Lo que produce malestar no es que las autoridades no sepan qué hacer, ni que las cosas no se hagan: es la sensación de que sistemáticamente se hacen mal o a medias. Así lo advertía el Informe del PNUD sobre Desarrollo Humano en Chile de 2009. Los motivos -añadía- son siempre los mismos: que los expertos erraron en sus cálculos, que no se tomó en cuenta el comportamiento de los usuarios, o que no se previó la resistencia de los actores sociales concernidos. El informe concluía con un llamado a prestar menos atención a las normas y a las instituciones, y más a las "prácticas"; menos a las teorías y "modelos de desarrollo", y más a "la manera de hacer las cosas".
Las prácticas no son inmutables, dice el informe, confirmando así que el PNUD está lejos de una posición conservadora. Ellas pueden ser cambiadas, y en el caso de Chile, es aquí donde está la clave del desarrollo. Pero no se pueden cambiar si no se comprenden; y no se comprenden si uno no se acerca a ellas con delicadeza, y hasta cierto punto con cariño.
Las prácticas no son baladíes. No son simples reflejos de los "intereses de clase", ni meras expresiones de una "falsa conciencia". El siglo XX probó que esta visión es la que pavimenta el camino para que una élite iluminada se sienta con el derecho a imponer su propia manera de hacer las cosas, pasando por sobre las creencias, memorias, hábitos y conocimientos de los pueblos. Tal pretensión estuvo en el origen del totalitarismo, y desembocó en fracasos colosales. Quedó una lección: que las prácticas no pueden ser obviadas ni transformadas al antojo de los grupos dirigentes. Ellas se resisten, se desplazan, se camuflan, y cuando ya se creían desaparecidas, vuelven a surgir, igual como lo hacen los recuerdos y los deseos. En pocas palabras, son duras de torcer y de matar.

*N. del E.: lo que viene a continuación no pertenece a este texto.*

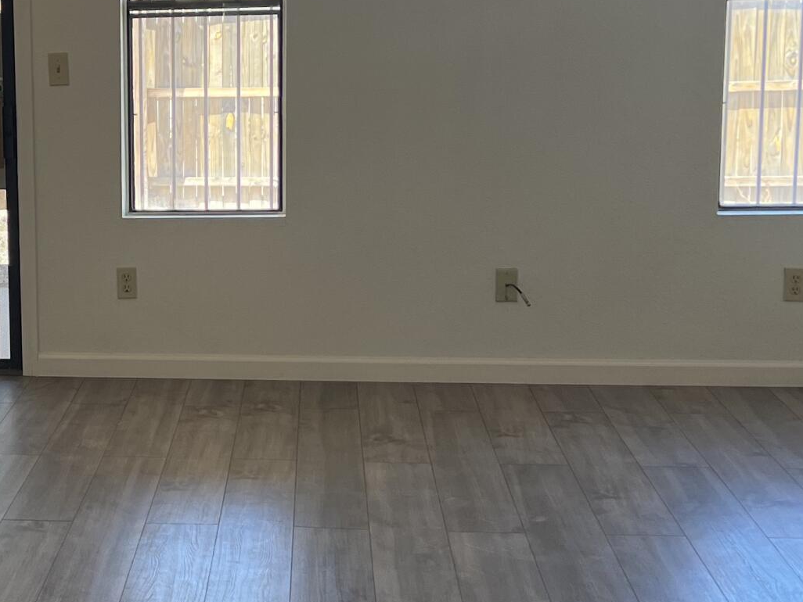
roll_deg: +1.7
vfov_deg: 19.4
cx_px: 45
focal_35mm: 76
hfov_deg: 24.7
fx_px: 1763
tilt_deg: -7.9
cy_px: 255
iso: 64
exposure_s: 1/120
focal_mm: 5.7
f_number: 1.5
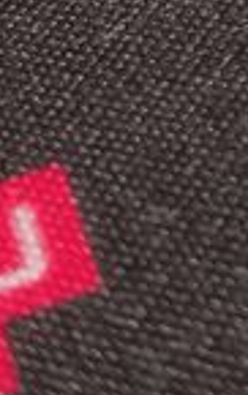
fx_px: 2124
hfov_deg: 6.2
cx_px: 703
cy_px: -286
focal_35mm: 197
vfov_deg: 10.1
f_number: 1.8
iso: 250
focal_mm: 4
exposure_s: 1/33.3
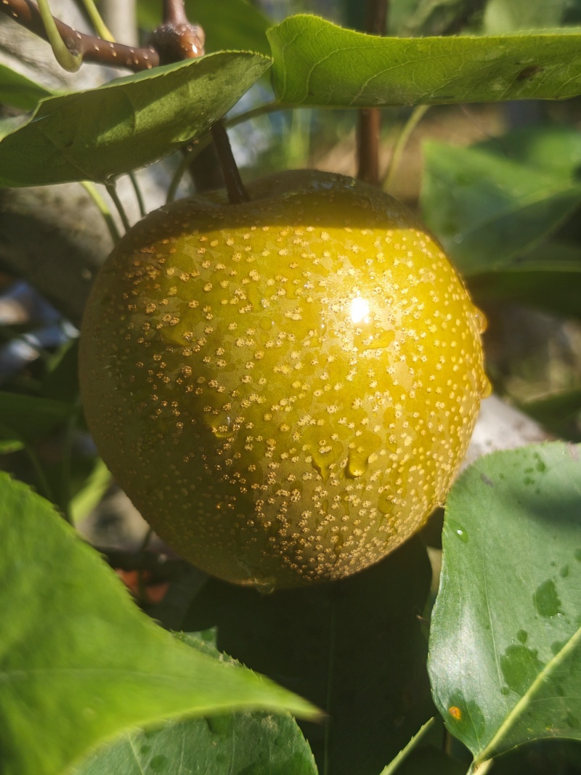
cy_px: 388
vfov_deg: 39.7
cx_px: 290
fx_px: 1074
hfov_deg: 30.3
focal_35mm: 48
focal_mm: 5.84
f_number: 1.6
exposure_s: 1/486
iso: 50
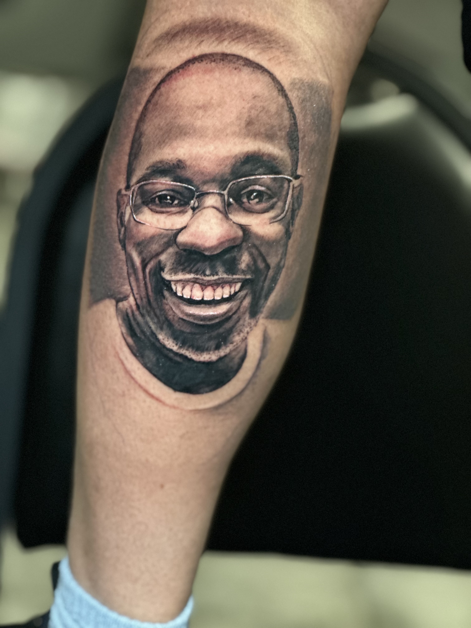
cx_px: 236
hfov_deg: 19.1
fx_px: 1397
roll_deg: -8.0
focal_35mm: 77
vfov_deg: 25.3
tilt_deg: -15.3
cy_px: 314
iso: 800
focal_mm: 9
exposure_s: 1/15
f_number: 2.8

¿Cómo cambiar las prácticas y cómo promover nuevas? El Informe del PNUD advierte que son procesos largos, que suponen negociaciones con múltiples actores basadas en el principio de que todos aceptan la legitimidad de las experiencias y demandas de los otros. Procesos que desembocan en arreglos que todos los involucrados estiman aceptables, aun si implican subordinar beneficios inmediatos en aras de un proyecto de largo aliento. Para arribar a este resultado se requieren algunas competencias, agrega el informe: entre ellas, talento para fabricar relatos que integren la tensión entre la temporalidad corta y las ventajas de largo plazo; serenidad para avanzar gradualmente, posibilitando la reflexividad, la retroalimentación y el aprendizaje; y diplomacia para crear confianzas, canalizar conflictos e idear compromisos aceptables para todos. Las dicotomías del tipo todo-nada, o salvación-catástrofe, tan útiles para desatar revoluciones, en este caso son fatales. Para transformar o crear prácticas es preferible la calma y la duda del artesano que la premura y la certeza del revolucionario o del tecnócrata.
Los informes del PNUD han sido una recurrente fuente de inspiración para las corrientes que hoy están en el gobierno. Resulta disonante, por lo mismo, la distancia entre sus recomendaciones y la forma como se han presentado algunas de las reformas contenidas en su programa. Lo que se aprecia es un exagerado enamoramiento con teorías, modelos y estudios académicos, sumado a una fe incondicional en los efectos de los cambios normativos e institucionales, y, de otro lado, cierta displicencia hacia las prácticas de las personas y los dispositivos concretos en que se materializan. Los que se oponen a las reformas ocupan el mismo paradigma. El resultado es una polémica entre especialistas que se lanzan entre sí "evidencias científicas", pero que hacen caso omiso del conocimiento incrustado en la "manera de hacer las cosas" de los actores que serían beneficiados (o perjudicados) por las mentadas reformas. Huelga decirlo, pero este enfoque está muy lejos del Informe del PNUD de 2009.